Peut-être pourrait-on citer une autre route encore plus directe : c’est le col de la Biélé-Ouli, situé à 20 kilomètres plus au nord, aux sources de la rivière du même nom. Mais ce col, haut de 15 000 pieds, n’est jamais pratiqué comme moyen de communication commerciale et nous ne le mentionnons qu’à titre de renseignement géographique. Il sert aux chasseurs et aux bergers isolés.
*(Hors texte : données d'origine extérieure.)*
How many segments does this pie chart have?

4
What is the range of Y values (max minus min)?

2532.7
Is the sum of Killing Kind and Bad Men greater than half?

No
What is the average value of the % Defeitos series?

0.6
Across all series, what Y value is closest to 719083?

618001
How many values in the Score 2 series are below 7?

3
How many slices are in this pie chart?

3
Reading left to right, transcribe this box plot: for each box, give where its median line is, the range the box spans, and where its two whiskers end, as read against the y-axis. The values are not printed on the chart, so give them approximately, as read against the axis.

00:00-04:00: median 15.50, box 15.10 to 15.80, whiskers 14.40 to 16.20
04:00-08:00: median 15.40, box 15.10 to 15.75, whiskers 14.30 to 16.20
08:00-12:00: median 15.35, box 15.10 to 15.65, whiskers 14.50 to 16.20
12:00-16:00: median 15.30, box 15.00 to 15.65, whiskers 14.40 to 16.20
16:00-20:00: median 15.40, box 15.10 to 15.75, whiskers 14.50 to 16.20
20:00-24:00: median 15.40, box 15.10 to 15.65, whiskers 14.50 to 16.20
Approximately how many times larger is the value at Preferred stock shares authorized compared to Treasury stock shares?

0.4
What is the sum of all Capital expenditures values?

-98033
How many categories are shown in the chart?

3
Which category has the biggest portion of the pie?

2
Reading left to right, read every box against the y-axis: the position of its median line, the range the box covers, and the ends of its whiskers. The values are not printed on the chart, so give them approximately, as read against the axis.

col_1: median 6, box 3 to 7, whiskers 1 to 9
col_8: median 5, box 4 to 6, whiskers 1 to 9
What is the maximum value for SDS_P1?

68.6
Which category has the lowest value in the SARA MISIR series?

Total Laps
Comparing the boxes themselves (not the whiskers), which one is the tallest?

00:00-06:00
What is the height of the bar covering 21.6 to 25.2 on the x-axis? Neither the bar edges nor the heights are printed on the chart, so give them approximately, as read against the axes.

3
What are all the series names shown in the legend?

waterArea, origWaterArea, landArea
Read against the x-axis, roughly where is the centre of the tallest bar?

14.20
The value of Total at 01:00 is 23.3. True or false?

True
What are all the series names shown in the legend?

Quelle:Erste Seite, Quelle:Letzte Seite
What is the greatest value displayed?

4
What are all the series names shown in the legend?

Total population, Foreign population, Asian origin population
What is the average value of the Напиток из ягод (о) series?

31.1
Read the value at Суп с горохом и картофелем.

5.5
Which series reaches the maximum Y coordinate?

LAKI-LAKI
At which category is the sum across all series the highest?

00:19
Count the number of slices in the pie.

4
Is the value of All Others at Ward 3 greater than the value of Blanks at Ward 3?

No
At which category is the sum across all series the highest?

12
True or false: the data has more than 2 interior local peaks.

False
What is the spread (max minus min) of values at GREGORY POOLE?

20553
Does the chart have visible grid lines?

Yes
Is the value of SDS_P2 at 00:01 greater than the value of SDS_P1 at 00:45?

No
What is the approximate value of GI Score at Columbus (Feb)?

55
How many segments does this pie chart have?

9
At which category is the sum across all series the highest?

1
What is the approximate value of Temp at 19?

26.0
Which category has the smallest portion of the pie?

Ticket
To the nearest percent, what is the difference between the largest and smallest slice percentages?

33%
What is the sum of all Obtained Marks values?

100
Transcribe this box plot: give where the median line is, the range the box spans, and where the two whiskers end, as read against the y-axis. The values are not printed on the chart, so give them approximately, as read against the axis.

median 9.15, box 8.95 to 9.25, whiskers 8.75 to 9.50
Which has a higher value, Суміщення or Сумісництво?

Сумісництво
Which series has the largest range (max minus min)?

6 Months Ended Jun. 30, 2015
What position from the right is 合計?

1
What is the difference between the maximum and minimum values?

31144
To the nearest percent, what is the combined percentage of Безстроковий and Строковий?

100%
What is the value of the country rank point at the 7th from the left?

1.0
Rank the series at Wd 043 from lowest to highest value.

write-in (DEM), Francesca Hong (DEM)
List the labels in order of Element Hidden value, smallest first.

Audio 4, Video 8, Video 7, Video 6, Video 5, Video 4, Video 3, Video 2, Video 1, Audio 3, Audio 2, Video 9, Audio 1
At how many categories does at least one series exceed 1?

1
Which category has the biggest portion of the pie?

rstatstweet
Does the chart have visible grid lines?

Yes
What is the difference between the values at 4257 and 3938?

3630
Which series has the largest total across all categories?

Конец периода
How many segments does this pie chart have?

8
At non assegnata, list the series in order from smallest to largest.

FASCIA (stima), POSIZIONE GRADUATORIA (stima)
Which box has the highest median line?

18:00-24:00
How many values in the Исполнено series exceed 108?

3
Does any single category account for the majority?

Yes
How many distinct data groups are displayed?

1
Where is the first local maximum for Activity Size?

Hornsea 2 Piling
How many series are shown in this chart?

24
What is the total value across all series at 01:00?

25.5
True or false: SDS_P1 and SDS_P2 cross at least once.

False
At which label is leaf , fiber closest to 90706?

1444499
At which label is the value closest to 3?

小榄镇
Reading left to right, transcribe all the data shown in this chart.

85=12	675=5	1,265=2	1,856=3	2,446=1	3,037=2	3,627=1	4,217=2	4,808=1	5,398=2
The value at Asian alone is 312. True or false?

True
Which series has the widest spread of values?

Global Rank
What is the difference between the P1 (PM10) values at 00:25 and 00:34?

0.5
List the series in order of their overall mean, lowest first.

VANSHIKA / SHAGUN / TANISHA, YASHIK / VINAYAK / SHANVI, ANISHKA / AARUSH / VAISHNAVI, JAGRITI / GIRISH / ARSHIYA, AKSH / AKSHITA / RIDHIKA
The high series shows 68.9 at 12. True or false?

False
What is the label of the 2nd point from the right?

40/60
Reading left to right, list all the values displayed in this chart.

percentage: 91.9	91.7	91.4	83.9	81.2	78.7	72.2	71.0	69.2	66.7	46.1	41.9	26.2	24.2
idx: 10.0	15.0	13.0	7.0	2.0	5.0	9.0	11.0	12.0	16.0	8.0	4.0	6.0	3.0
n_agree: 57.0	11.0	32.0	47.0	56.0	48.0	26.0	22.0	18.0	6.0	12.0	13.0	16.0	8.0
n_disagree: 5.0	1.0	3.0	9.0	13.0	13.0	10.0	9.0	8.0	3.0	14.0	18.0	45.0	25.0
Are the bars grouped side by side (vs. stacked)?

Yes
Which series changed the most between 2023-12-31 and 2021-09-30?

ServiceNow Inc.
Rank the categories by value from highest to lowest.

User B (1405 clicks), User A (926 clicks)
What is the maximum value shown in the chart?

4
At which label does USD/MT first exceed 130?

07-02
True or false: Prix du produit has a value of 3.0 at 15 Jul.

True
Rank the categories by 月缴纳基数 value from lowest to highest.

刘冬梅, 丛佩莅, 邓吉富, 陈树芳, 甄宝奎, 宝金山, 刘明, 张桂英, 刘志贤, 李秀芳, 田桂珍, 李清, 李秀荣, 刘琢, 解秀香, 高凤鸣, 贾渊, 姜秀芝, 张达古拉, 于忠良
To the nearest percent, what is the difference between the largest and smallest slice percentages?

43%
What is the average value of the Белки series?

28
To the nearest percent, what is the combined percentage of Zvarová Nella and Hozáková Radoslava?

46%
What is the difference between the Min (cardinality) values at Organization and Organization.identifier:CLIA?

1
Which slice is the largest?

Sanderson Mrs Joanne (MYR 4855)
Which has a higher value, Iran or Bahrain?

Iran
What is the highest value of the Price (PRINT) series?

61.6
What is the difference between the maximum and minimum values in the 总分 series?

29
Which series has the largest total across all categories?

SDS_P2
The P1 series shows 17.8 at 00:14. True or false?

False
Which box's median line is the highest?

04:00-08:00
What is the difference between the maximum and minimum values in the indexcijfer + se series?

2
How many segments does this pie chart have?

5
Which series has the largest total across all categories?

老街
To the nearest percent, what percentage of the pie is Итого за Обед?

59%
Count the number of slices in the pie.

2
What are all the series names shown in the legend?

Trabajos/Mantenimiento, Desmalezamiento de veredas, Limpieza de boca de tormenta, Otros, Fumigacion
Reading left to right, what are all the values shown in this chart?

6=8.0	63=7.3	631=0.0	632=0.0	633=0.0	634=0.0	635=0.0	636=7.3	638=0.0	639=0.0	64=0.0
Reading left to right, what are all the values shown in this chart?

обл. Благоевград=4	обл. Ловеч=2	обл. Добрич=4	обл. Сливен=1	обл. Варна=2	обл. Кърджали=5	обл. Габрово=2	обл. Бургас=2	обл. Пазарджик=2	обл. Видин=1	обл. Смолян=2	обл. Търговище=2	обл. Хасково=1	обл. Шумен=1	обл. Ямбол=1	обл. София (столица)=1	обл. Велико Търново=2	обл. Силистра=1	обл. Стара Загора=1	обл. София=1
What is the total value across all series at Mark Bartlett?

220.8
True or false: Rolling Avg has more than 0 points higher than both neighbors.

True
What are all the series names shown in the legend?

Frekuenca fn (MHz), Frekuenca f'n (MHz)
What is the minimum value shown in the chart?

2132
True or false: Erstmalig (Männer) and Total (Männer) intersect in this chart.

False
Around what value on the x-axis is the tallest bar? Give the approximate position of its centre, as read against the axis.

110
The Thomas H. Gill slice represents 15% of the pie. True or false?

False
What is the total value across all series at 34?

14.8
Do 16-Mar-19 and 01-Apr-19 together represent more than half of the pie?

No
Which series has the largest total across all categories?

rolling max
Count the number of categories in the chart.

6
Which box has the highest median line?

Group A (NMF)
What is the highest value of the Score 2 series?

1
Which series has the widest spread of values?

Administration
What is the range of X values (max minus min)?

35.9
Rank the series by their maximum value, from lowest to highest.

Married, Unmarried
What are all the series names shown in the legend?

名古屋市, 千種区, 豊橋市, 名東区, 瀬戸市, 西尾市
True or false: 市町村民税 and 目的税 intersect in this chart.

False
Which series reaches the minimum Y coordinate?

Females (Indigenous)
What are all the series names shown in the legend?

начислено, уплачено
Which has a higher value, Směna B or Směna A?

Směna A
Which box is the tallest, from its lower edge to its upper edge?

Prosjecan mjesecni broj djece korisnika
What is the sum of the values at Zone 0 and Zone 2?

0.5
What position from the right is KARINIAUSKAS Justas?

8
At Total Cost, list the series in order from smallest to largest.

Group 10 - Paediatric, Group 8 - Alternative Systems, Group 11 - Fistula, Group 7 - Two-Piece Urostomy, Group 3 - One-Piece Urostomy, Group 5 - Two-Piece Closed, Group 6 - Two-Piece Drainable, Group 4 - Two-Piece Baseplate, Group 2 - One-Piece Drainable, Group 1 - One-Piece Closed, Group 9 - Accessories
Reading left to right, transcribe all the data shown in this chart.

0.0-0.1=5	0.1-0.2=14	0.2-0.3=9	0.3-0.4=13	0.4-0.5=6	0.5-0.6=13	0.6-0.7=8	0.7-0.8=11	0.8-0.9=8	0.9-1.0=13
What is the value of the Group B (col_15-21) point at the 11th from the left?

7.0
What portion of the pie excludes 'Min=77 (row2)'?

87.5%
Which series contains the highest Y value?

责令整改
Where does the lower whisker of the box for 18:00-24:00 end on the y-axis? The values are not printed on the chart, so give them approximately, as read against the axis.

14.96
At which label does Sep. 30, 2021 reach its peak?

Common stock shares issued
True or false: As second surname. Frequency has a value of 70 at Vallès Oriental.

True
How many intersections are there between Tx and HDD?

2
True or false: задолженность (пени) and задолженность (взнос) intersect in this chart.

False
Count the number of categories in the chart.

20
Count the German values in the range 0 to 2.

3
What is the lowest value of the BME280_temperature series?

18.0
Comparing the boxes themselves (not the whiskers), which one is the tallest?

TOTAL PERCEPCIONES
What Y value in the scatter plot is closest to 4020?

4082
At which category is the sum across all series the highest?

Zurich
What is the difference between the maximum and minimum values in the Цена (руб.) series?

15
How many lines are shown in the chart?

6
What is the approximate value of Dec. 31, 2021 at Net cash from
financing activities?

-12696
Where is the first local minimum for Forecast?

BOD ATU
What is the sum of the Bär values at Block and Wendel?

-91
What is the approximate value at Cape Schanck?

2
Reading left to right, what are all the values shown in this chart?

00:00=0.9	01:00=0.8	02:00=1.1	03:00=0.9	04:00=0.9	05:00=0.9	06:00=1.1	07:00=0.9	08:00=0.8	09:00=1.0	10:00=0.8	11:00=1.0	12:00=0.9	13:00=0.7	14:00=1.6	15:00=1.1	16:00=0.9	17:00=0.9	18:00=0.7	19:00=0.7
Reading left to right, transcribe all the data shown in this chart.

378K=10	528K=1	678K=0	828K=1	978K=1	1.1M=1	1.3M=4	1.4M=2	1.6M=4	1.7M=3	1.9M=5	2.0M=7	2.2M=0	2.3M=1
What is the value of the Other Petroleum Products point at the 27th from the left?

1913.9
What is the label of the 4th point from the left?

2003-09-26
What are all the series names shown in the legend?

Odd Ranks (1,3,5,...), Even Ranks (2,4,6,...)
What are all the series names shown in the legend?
Elle n’est pas gaie la traversée de l’Alaï, pendant la saison d’hiver. Les inconvéniens en ont été déjà décrits, pour les lecteurs français, par les explorateurs les plus autorisés, dans des termes auxquels nous n’avons rien à changer. Bonvalot, qui l’a faite, non pas à l’automne, mais au mois de mars, à peu près par la même température que celle que nous avions à affronter, s’exprime ainsi, en rendant compte des péripéties de cette opération[1] :

« Nous avançons tantôt de vingt mètres par minute, tantôt de dix : parfois, sur une crête, de soixante mètres. Très souvent nous sommes contraints de faire halte. Personne n’en peut plus, tous sont sans souffle, sans force, presque complètement aveuglés. Nous avons des maux de tête, des suffocations : tel est étendu sur le dos, à côté de son cheval sur le flanc ; un autre se repose debout, la tête appuyée sur la selle ; celui-ci, en retard, frappe à coups de fouet le pauvre animal, à la queue duquel il se cramponne comme un noyé à une amarre. On en voit qui saignent du

  1. Cf. G. Bonvalot, Du Caucase aux Indes à travers le Pamir, 1 vol. Paris, Plon, 1889.